I felt like asking her to take it but I said nothing. She looked directly at me and her nose flared as she continued.

"I know Becky's gone and nobody knows it. But I know it and her replecement knows it. We dropped acid and she got lost."

"Did anyone call the police", I asked with the most rational voice on I could muster.

"I saw it happen", she said. "I almost went too".

She explained that there are multitudes of parellal universes right in front of our noses and we are not aware of them. She said that sometimes we pass into one and when we do we steal the energy of the host, including all its memories. When that happens we can't remember where we came from and we are convinced we are the person whose memories we inherit.
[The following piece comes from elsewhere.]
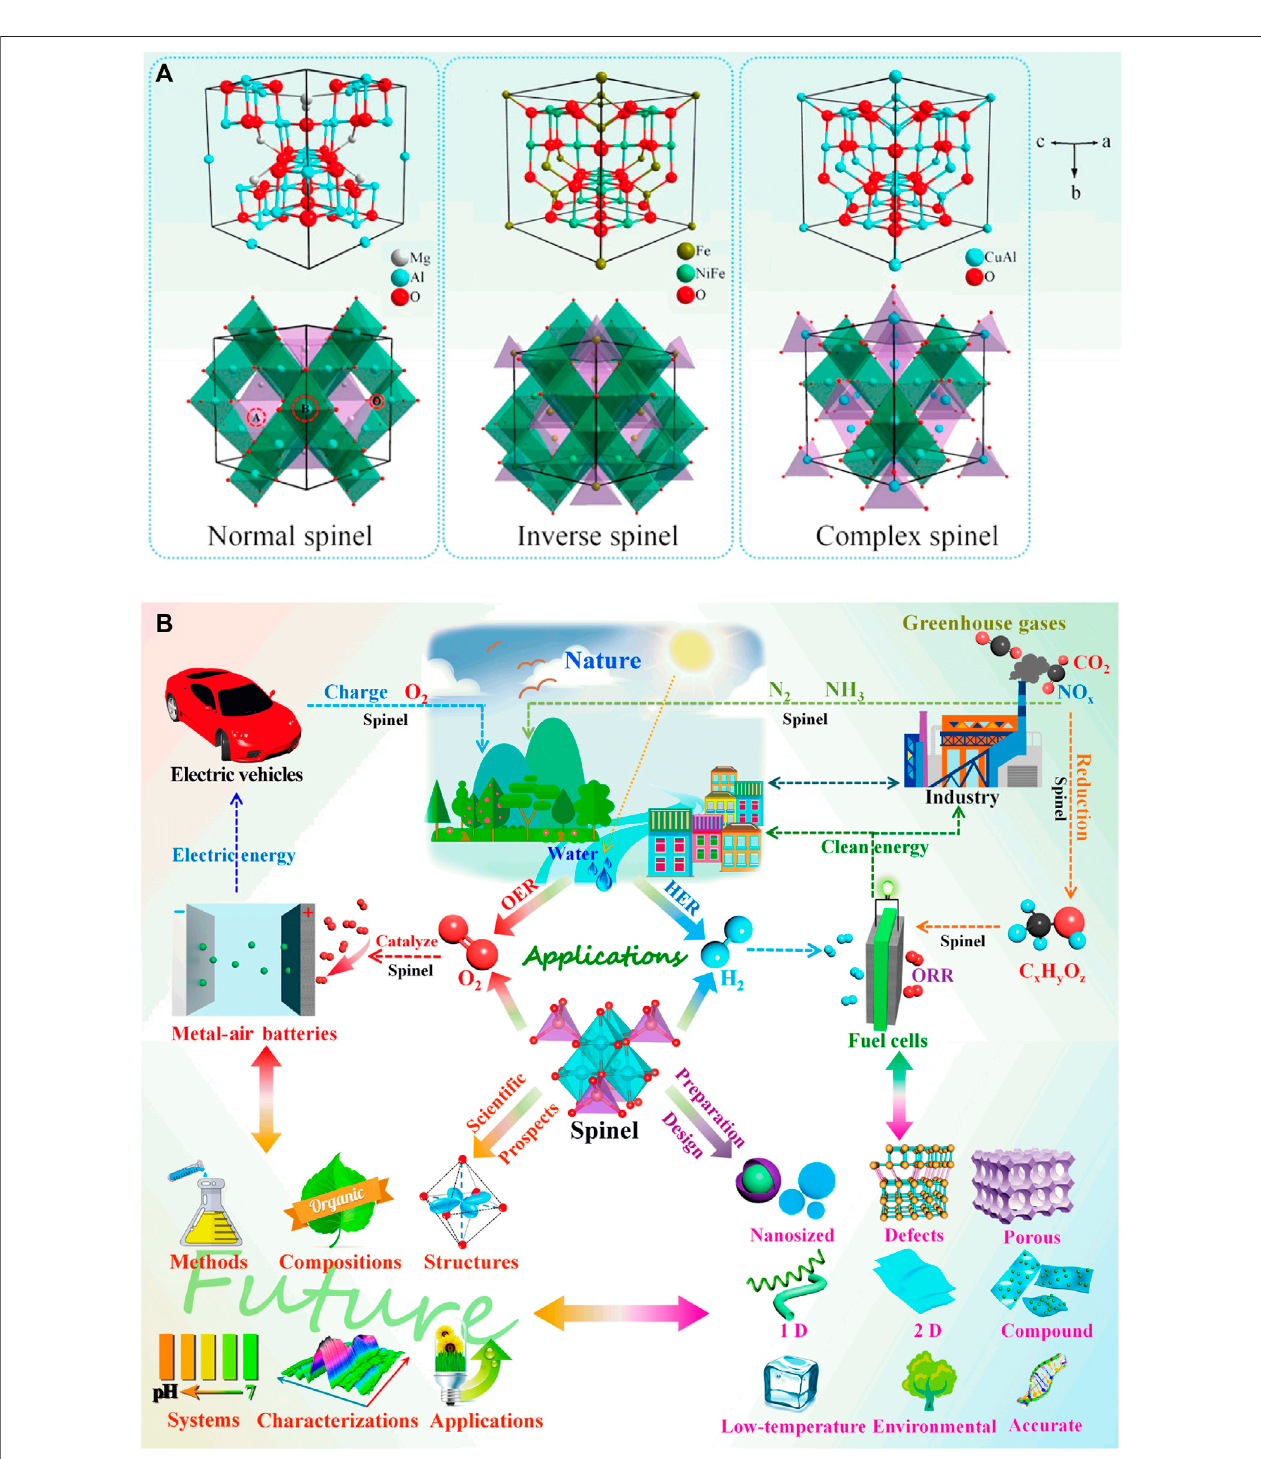
FIGURE 1 | (A) Illustration of the structures of spinel, (B) future development of spinel compounds, applications, preparations, and fundamental challenges. Reproduced from Zhao et al. (2017) with permission from the American Chemical Society.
The host either flees to god knows where or its absorbed into the life and being of the alien. The alien itself thinks it is the host. The whole thing is almost seamless. Except a few things happen. You change abruptly in your personality and mannarisms. Everyone notices except yourself. They want to give you medication. You have a vague memory of nother world but you can't get to it. It is more of feeling of nostalgia for something that has been disconnected but you don't know what.
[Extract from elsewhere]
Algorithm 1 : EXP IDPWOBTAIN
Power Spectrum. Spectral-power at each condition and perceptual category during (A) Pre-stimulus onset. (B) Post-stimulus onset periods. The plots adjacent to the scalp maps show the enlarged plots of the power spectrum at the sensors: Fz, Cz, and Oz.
"How do you know you got away. You might be the alien now", I offered.

"You know, this isn't a coindidence", she snapped.

"It is a grand coincidence", I said. "Make yourself at home".

The teenager smirked a smirk and left some change on the table and walked out.

Monday, April 17, 2006

Harry's Demons

"Hi Harry", I said as Harry Williams walked by. I was sitting on my front step doing nothing.

I noticed Harry's pace slow as he rubbed his chin and he turned around. I knew he'd come and talk to me. Harry was around the neighbourhood but I didn't really know him. He was rumoured to have an awful problem with cocaine.

"Sam, You gotta minute?"

"What's up Harry?"

He explained that he had tried for years to rid himself of various addictions and other problems. He said that he had an instinct that I could tell him something that might give him a little extra energy in this battle. He presented a dream of a future Harry that was clean and lived a good life with routine and a healthy diet - and no drugs or prostitutes.

"You're fighting demons", I said.

"No kidding", Harry responded with a sardonic grin and tone.

"Kill the demons", I said.

"What are they", Harry asked.

The image you have that is a clean and sober nice guy that only fucks for love, these are the demons. The man standing in front of me is a holy man".

"Hah", Harry said. "And I thought I was fucked up".

Harry laughed as he turned his back to me and walked toward the gate. As he slowly closed it he was back to where he had been, deep in thought. He looked up at me with a large grin. He slowly closed the gate and I could hear the latch click as Harry held it for a second, waved and resumed his journey.